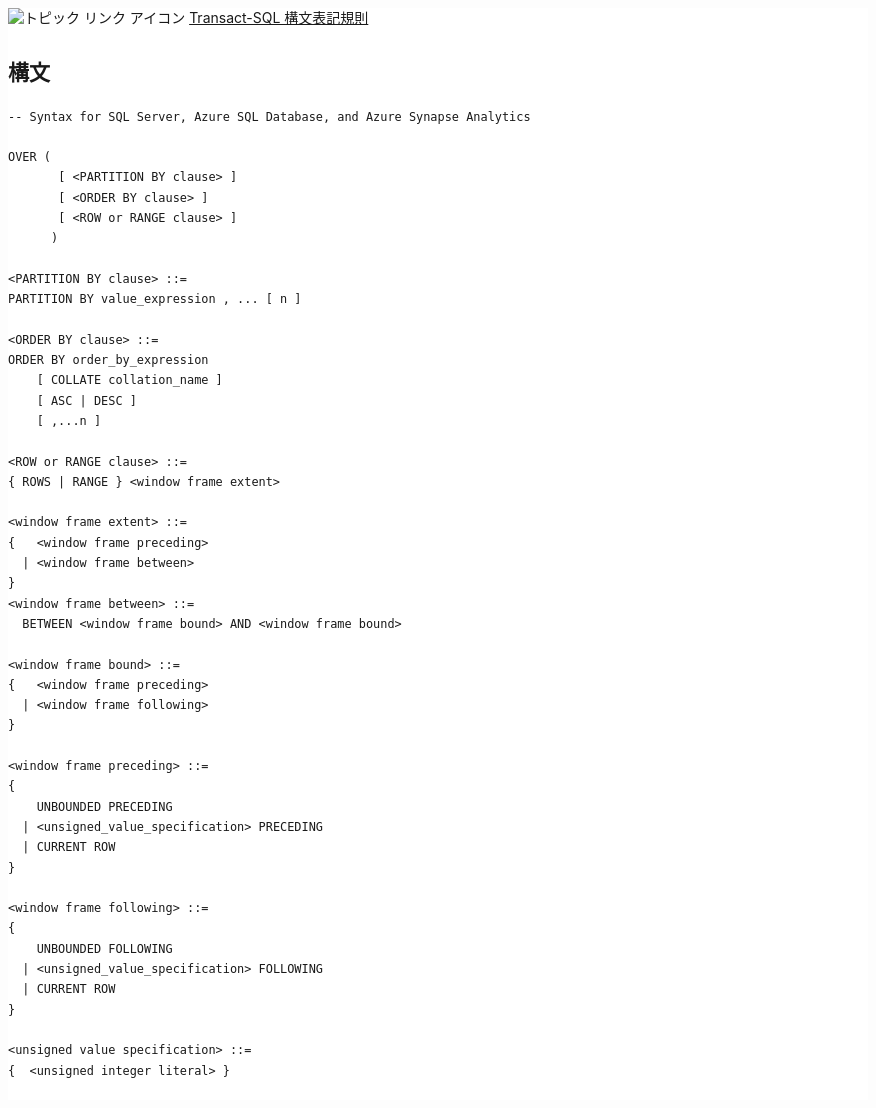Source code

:  ![トピック リンク アイコン](../../database-engine/configure-windows/media/topic-link.gif "トピック リンク アイコン") [Transact-SQL 構文表記規則](../../t-sql/language-elements/transact-sql-syntax-conventions-transact-sql.md)  
  
## <a name="syntax"></a>構文  
  
```syntaxsql
-- Syntax for SQL Server, Azure SQL Database, and Azure Synapse Analytics  
  
OVER (   
       [ <PARTITION BY clause> ]  
       [ <ORDER BY clause> ]   
       [ <ROW or RANGE clause> ]  
      )  
  
<PARTITION BY clause> ::=  
PARTITION BY value_expression , ... [ n ]  
  
<ORDER BY clause> ::=  
ORDER BY order_by_expression  
    [ COLLATE collation_name ]   
    [ ASC | DESC ]   
    [ ,...n ]  
  
<ROW or RANGE clause> ::=  
{ ROWS | RANGE } <window frame extent>  
  
<window frame extent> ::=   
{   <window frame preceding>  
  | <window frame between>  
}  
<window frame between> ::=   
  BETWEEN <window frame bound> AND <window frame bound>  
  
<window frame bound> ::=   
{   <window frame preceding>  
  | <window frame following>  
}  
  
<window frame preceding> ::=   
{  
    UNBOUNDED PRECEDING  
  | <unsigned_value_specification> PRECEDING  
  | CURRENT ROW  
}  
  
<window frame following> ::=   
{  
    UNBOUNDED FOLLOWING  
  | <unsigned_value_specification> FOLLOWING  
  | CURRENT ROW  
}  
  
<unsigned value specification> ::=   
{  <unsigned integer literal> }  
  
```  
  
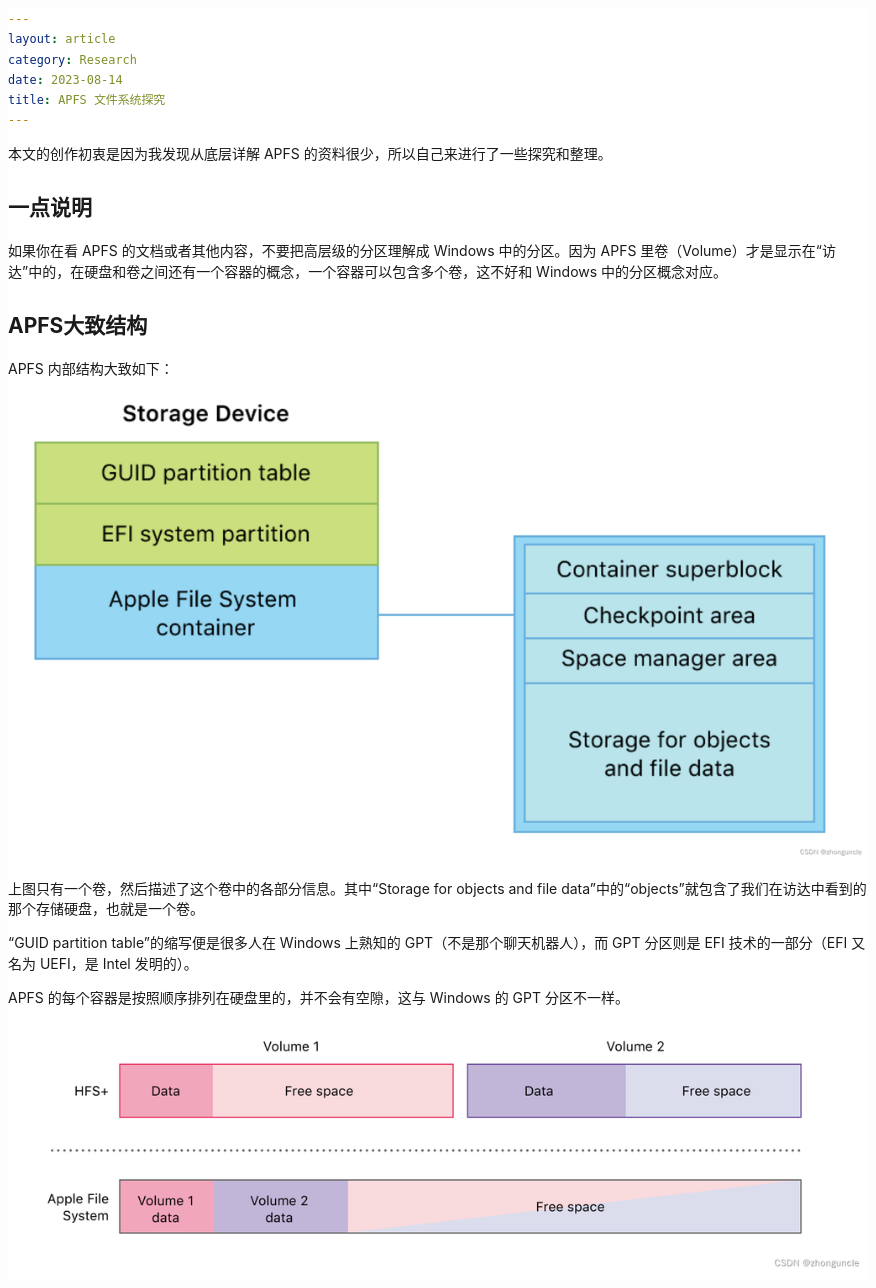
 ```yaml
---
layout: article
category: Research
date: 2023-08-14
title: APFS 文件系统探究
---
```


本文的创作初衷是因为我发现从底层详解 APFS 的资料很少，所以自己来进行了一些探究和整理。

## 一点说明
如果你在看 APFS 的文档或者其他内容，不要把高层级的分区理解成 Windows 中的分区。因为 APFS 里卷（Volume）才是显示在“访达”中的，在硬盘和卷之间还有一个容器的概念，一个容器可以包含多个卷，这不好和 Windows 中的分区概念对应。
## APFS大致结构
APFS 内部结构大致如下：

![APFS大致结构](/assets/images/8c1c047800b0450ebdb6b1c9795f0677.png)

上图只有一个卷，然后描述了这个卷中的各部分信息。其中“Storage for objects and file data”中的“objects”就包含了我们在访达中看到的那个存储硬盘，也就是一个卷。

“GUID partition table”的缩写便是很多人在 Windows 上熟知的 GPT（不是那个聊天机器人），而 GPT 分区则是 EFI 技术的一部分（EFI 又名为 UEFI，是 Intel 发明的）。

APFS 的每个容器是按照顺序排列在硬盘里的，并不会有空隙，这与 Windows 的 GPT 分区不一样。

![APFS 的空闲空间是在各个卷之间共同分享的，所以扩展起来很容易](/assets/images/00314bd8c51c4bce976482d02460c70f.png)
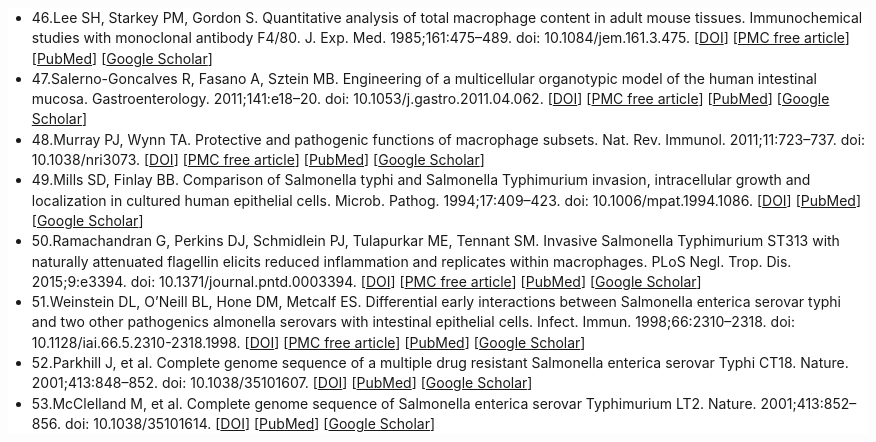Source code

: *   46.Lee SH, Starkey PM, Gordon S. Quantitative analysis of total macrophage content in adult mouse tissues. Immunochemical studies with monoclonal antibody F4/80. J. Exp. Med. 1985;161:475–489. doi: 10.1084/jem.161.3.475. \[[DOI](https://doi.org/10.1084/jem.161.3.475)\] \[[PMC free article](https://www.ncbi.nlm.nih.gov/articles/PMC2187577/)\] \[[PubMed](https://pubmed.ncbi.nlm.nih.gov/3973536/)\] \[[Google Scholar](https://scholar.google.com/scholar_lookup?journal=J.%20Exp.%20Med.&title=Quantitative%20analysis%20of%20total%20macrophage%20content%20in%20adult%20mouse%20tissues.%20Immunochemical%20studies%20with%20monoclonal%20antibody%20F4/80&author=SH%20Lee&author=PM%20Starkey&author=S%20Gordon&volume=161&publication_year=1985&pages=475-489&pmid=3973536&doi=10.1084/jem.161.3.475&)\]
*   47.Salerno-Goncalves R, Fasano A, Sztein MB. Engineering of a multicellular organotypic model of the human intestinal mucosa. Gastroenterology. 2011;141:e18–20. doi: 10.1053/j.gastro.2011.04.062. \[[DOI](https://doi.org/10.1053/j.gastro.2011.04.062)\] \[[PMC free article](https://www.ncbi.nlm.nih.gov/articles/PMC3328095/)\] \[[PubMed](https://pubmed.ncbi.nlm.nih.gov/21723866/)\] \[[Google Scholar](https://scholar.google.com/scholar_lookup?journal=Gastroenterology&title=Engineering%20of%20a%20multicellular%20organotypic%20model%20of%20the%20human%20intestinal%20mucosa&author=R%20Salerno-Goncalves&author=A%20Fasano&author=MB%20Sztein&volume=141&publication_year=2011&pages=e18-20&pmid=21723866&doi=10.1053/j.gastro.2011.04.062&)\]
*   48.Murray PJ, Wynn TA. Protective and pathogenic functions of macrophage subsets. Nat. Rev. Immunol. 2011;11:723–737. doi: 10.1038/nri3073. \[[DOI](https://doi.org/10.1038/nri3073)\] \[[PMC free article](https://www.ncbi.nlm.nih.gov/articles/PMC3422549/)\] \[[PubMed](https://pubmed.ncbi.nlm.nih.gov/21997792/)\] \[[Google Scholar](https://scholar.google.com/scholar_lookup?journal=Nat.%20Rev.%20Immunol.&title=Protective%20and%20pathogenic%20functions%20of%20macrophage%20subsets&author=PJ%20Murray&author=TA%20Wynn&volume=11&publication_year=2011&pages=723-737&pmid=21997792&doi=10.1038/nri3073&)\]
*   49.Mills SD, Finlay BB. Comparison of Salmonella typhi and Salmonella Typhimurium invasion, intracellular growth and localization in cultured human epithelial cells. Microb. Pathog. 1994;17:409–423. doi: 10.1006/mpat.1994.1086. \[[DOI](https://doi.org/10.1006/mpat.1994.1086)\] \[[PubMed](https://pubmed.ncbi.nlm.nih.gov/7752882/)\] \[[Google Scholar](https://scholar.google.com/scholar_lookup?journal=Microb.%20Pathog.&title=Comparison%20of%20Salmonella%20typhi%20and%20Salmonella%20Typhimurium%20invasion,%20intracellular%20growth%20and%20localization%20in%20cultured%20human%20epithelial%20cells&author=SD%20Mills&author=BB%20Finlay&volume=17&publication_year=1994&pages=409-423&pmid=7752882&doi=10.1006/mpat.1994.1086&)\]
*   50.Ramachandran G, Perkins DJ, Schmidlein PJ, Tulapurkar ME, Tennant SM. Invasive Salmonella Typhimurium ST313 with naturally attenuated flagellin elicits reduced inflammation and replicates within macrophages. PLoS Negl. Trop. Dis. 2015;9:e3394. doi: 10.1371/journal.pntd.0003394. \[[DOI](https://doi.org/10.1371/journal.pntd.0003394)\] \[[PMC free article](https://www.ncbi.nlm.nih.gov/articles/PMC4287482/)\] \[[PubMed](https://pubmed.ncbi.nlm.nih.gov/25569606/)\] \[[Google Scholar](https://scholar.google.com/scholar_lookup?journal=PLoS%20Negl.%20Trop.%20Dis.&title=Invasive%20Salmonella%20Typhimurium%20ST313%20with%20naturally%20attenuated%20flagellin%20elicits%20reduced%20inflammation%20and%20replicates%20within%20macrophages&author=G%20Ramachandran&author=DJ%20Perkins&author=PJ%20Schmidlein&author=ME%20Tulapurkar&author=SM%20Tennant&volume=9&publication_year=2015&pages=e3394&pmid=25569606&doi=10.1371/journal.pntd.0003394&)\]
*   51.Weinstein DL, O’Neill BL, Hone DM, Metcalf ES. Differential early interactions between Salmonella enterica serovar typhi and two other pathogenics almonella serovars with intestinal epithelial cells. Infect. Immun. 1998;66:2310–2318. doi: 10.1128/iai.66.5.2310-2318.1998. \[[DOI](https://doi.org/10.1128/iai.66.5.2310-2318.1998)\] \[[PMC free article](https://www.ncbi.nlm.nih.gov/articles/PMC108196/)\] \[[PubMed](https://pubmed.ncbi.nlm.nih.gov/9573122/)\] \[[Google Scholar](https://scholar.google.com/scholar_lookup?journal=Infect.%20Immun.&title=Differential%20early%20interactions%20between%20Salmonella%20enterica%20serovar%20typhi%20and%20two%20other%20pathogenics%20almonella%20serovars%20with%20intestinal%20epithelial%20cells&author=DL%20Weinstein&author=BL%20O%E2%80%99Neill&author=DM%20Hone&author=ES%20Metcalf&volume=66&publication_year=1998&pages=2310-2318&pmid=9573122&doi=10.1128/iai.66.5.2310-2318.1998&)\]
*   52.Parkhill J, et al. Complete genome sequence of a multiple drug resistant Salmonella enterica serovar Typhi CT18. Nature. 2001;413:848–852. doi: 10.1038/35101607. \[[DOI](https://doi.org/10.1038/35101607)\] \[[PubMed](https://pubmed.ncbi.nlm.nih.gov/11677608/)\] \[[Google Scholar](https://scholar.google.com/scholar_lookup?journal=Nature&title=Complete%20genome%20sequence%20of%20a%20multiple%20drug%20resistant%20Salmonella%20enterica%20serovar%20Typhi%20CT18&author=J%20Parkhill&volume=413&publication_year=2001&pages=848-852&pmid=11677608&doi=10.1038/35101607&)\]
*   53.McClelland M, et al. Complete genome sequence of Salmonella enterica serovar Typhimurium LT2. Nature. 2001;413:852–856. doi: 10.1038/35101614. \[[DOI](https://doi.org/10.1038/35101614)\] \[[PubMed](https://pubmed.ncbi.nlm.nih.gov/11677609/)\] \[[Google Scholar](https://scholar.google.com/scholar_lookup?journal=Nature.&title=Complete%20genome%20sequence%20of%20Salmonella%20enterica%20serovar%20Typhimurium%20LT2&author=M%20McClelland&volume=413&publication_year=2001&pages=852-856&pmid=11677609&doi=10.1038/35101614&)\]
....................
**ASSIGNMENT:** Where in the records does the string "ORDER" appear? Copy every line that has it.

**EXERCISE ANSWER:**
       [ <ORDER BY clause> ]   
<ORDER BY clause> ::=  
ORDER BY order_by_expression  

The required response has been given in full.